Kilby field staff under the direction of Jack Shepard performed better than any factory built at the time in Michigan. Shepard, known and respected for her attention to detail, which included extensive water testing – that is, operating the plant with only water to locate the weakness – built a factory that exceeded expectations. The plant sliced ​​five hundred and ninety-four tonnes of beets per day during its inaugural campaign, a clear record, and only six tonnes less than its planned capacity. Unfortunately for Shepard and his crew, there were only 10,690 tonnes of beets available, enough for only eighteen days of operation.

The following year, the frost stayed late, keeping the farmers inside. A late start, combined with an unprofitable harvest the previous year and rumors of the plant closing, prompted farmers to return to traditional crops. The factory only acquired 6,958 tonnes of beets, enough for only eleven days of slicing. Gus Carton has proven to be indomitable. He proposed a plan by which the company would buy land and resell it to Russian immigrants at attractive prices. He attracted the Russians and invested $ 25,000, but did not get the beets, the Russians proving to be no less independent than the farmers already present.

A lightning bolt broke the brick chimney in July 1905. The directors, all experienced investors, knew better than adding more capital. The chimney was where it fell and arrangements were made to ship the beet crop to a Bay City beet plant. A disaster also struck St. Louis Park, Minnesota, where a beet factory burned down. The East Tawas Board of Directors considered the fire to be an opportunity. When the beets intended for st. The Louis Park plant has moved to another plant, their quality has aroused interest, especially the beets from Chaska, Minnesota. At the request of the board of directors, Kilby dismantled the East Tawas factory and relocated it to Chaska where it remained in operation for the next sixty-five years.

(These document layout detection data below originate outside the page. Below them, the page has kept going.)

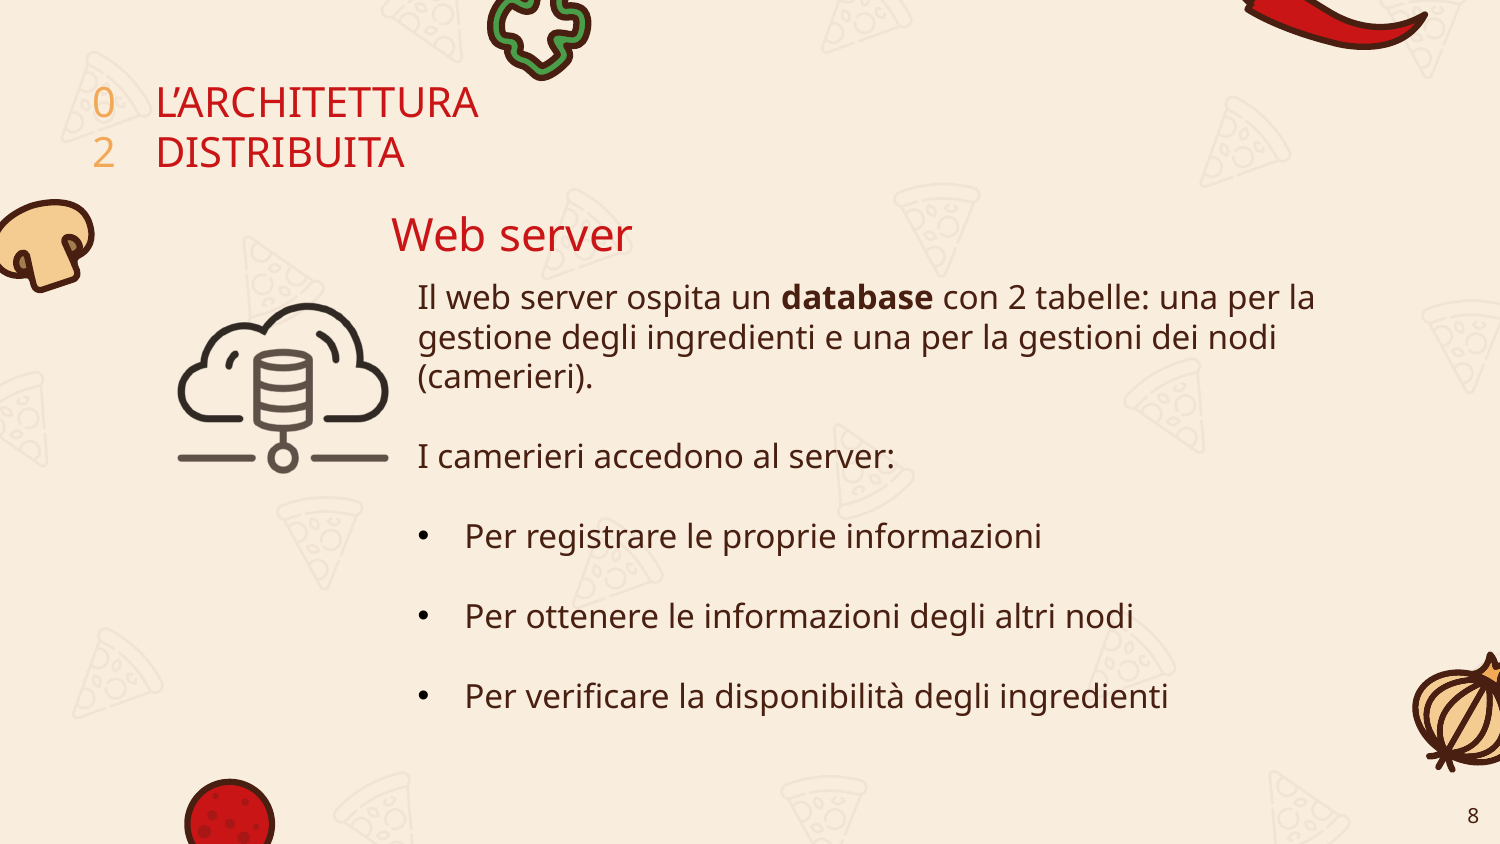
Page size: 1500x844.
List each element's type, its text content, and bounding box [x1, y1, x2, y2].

text_box Il web server ospita un database con 2 tabelle: una per la gestione degli ingredienti e una per la gestioni dei nodi (camerieri). I camerieri accedono al server: Per registrare le proprie informazioni Per ottenere le informazioni degli altri nodi Per verificare la disponibilità degli ingredienti [402, 268, 1384, 763]
text_box Web server [376, 197, 649, 268]
text_box 02 [67, 68, 140, 183]
text_box 8 [1452, 795, 1495, 835]
picture [0, 0, 1500, 844]
text_box L’ARCHITETTURA DISTRIBUITA [140, 68, 666, 183]
picture [506, 0, 573, 62]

East Tawas has slowly recovered from the loss of the lumber industry and its bankrupt sugar factory and is now an ideal destination for tourists who appreciate the national forest neighboring Huron, Lake Huron and Tawas Bay, and the AuSable River made popular by canoeists and fishermen and the Tawas Point Lighthouse, in operation since 1876, part of Tawas Point State Park . He does not plan to encourage the construction of another sugar refinery in the near future.